Tuesday, March 22, 2011

"i'm with him"

He held me there in his arms, on that bed with the camping flag as its main sheet, with a smile so perfectly his, his body heat warming up my cold hands and even colder feet, the beat of his heart was like a soothing pitter patter of rain, and I was as always instantly at ease. He does this for me, puts me at ease without trying.
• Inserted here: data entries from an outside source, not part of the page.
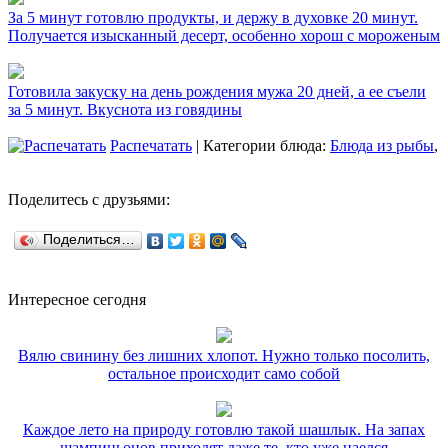
За 5 минут готовлю продукты, и держу в духовке 20 минут.
Получается изысканный десерт, особенно хорош с мороженым
Готовила закуску на день рождения мужа 20 дней, а ее съели
за 5 минут. Вкуснота из говядины
Распечатать
| Категории блюда:
Блюда из рыбы
,
Поделитесь с друзьями:
Поделиться…
Интересное сегодня
Вялю свинину без лишних хлопот. Нужно только посолить,
остальное происходит само собой
Каждое лето на природу готовлю такой шашлык. На запах
шампиньонов приходят даже те, кто уже наелся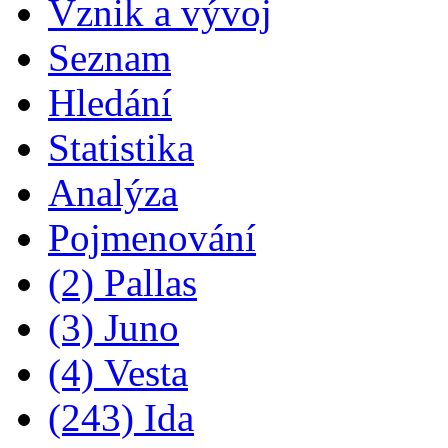
Vznik a vývoj
Seznam
Hledání
Statistika
Analýza
Pojmenování
(2) Pallas
(3) Juno
(4) Vesta
(243) Ida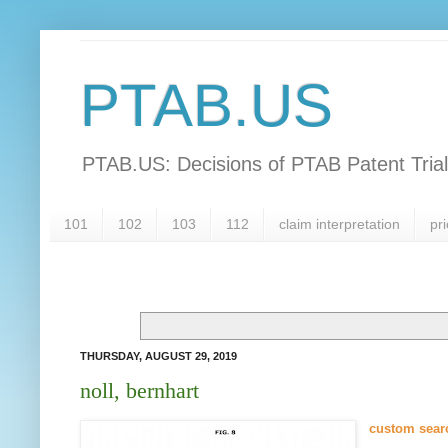
PTAB.US
PTAB.US: Decisions of PTAB Patent Tria
101
102
103
112
claim interpretation
pri
THURSDAY, AUGUST 29, 2019
noll, bernhart
c
ustom sear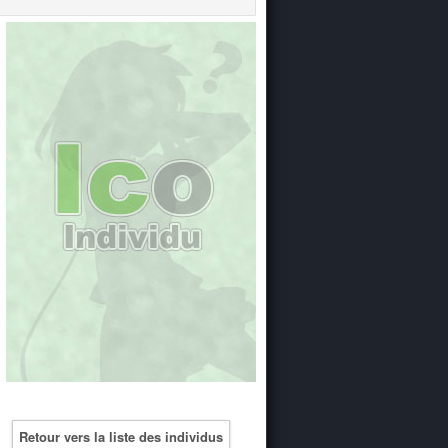
Retour vers la liste des individus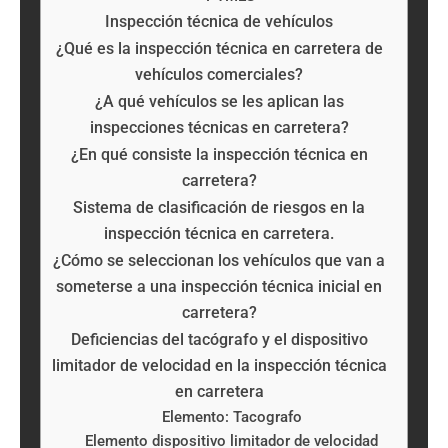
Inspección técnica de vehículos
¿Qué es la inspección técnica en carretera de
vehículos comerciales?
¿A qué vehículos se les aplican las
inspecciones técnicas en carretera?
¿En qué consiste la inspección técnica en
carretera?
Sistema de clasificación de riesgos en la
inspección técnica en carretera.
¿Cómo se seleccionan los vehículos que van a
someterse a una inspección técnica inicial en
carretera?
Deficiencias del tacógrafo y el dispositivo
limitador de velocidad en la inspección técnica
en carretera
Elemento: Tacografo
Elemento dispositivo limitador de velocidad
I tend to be a hyper, active, never sit still, blissful mess, but its when he kisses my forehead and just holds me smiling that the side of me that is never calm, finds a hide and seek spot and hides til its time to play again. Have I mentioned he makes the best sandwich ever? He does, its the perfect recipe and never fails to satisfy. He held me in the cold as we watched fire fan the frosty air, entertainment is always better when its in his company. He moves me when he's moving on the dance floor, his joy and love for dance are so clear to the eye, and I'm a sucker for the charm it brings out in him. He's patient with me, and god am I grateful. He teaches me things without rushing and his explanations are clear and accurate. I've never been happier to be labeled as taken. It brings me overwhelming joy when I get to point across the room and say " See the man in the hat, dancing. I'm with him".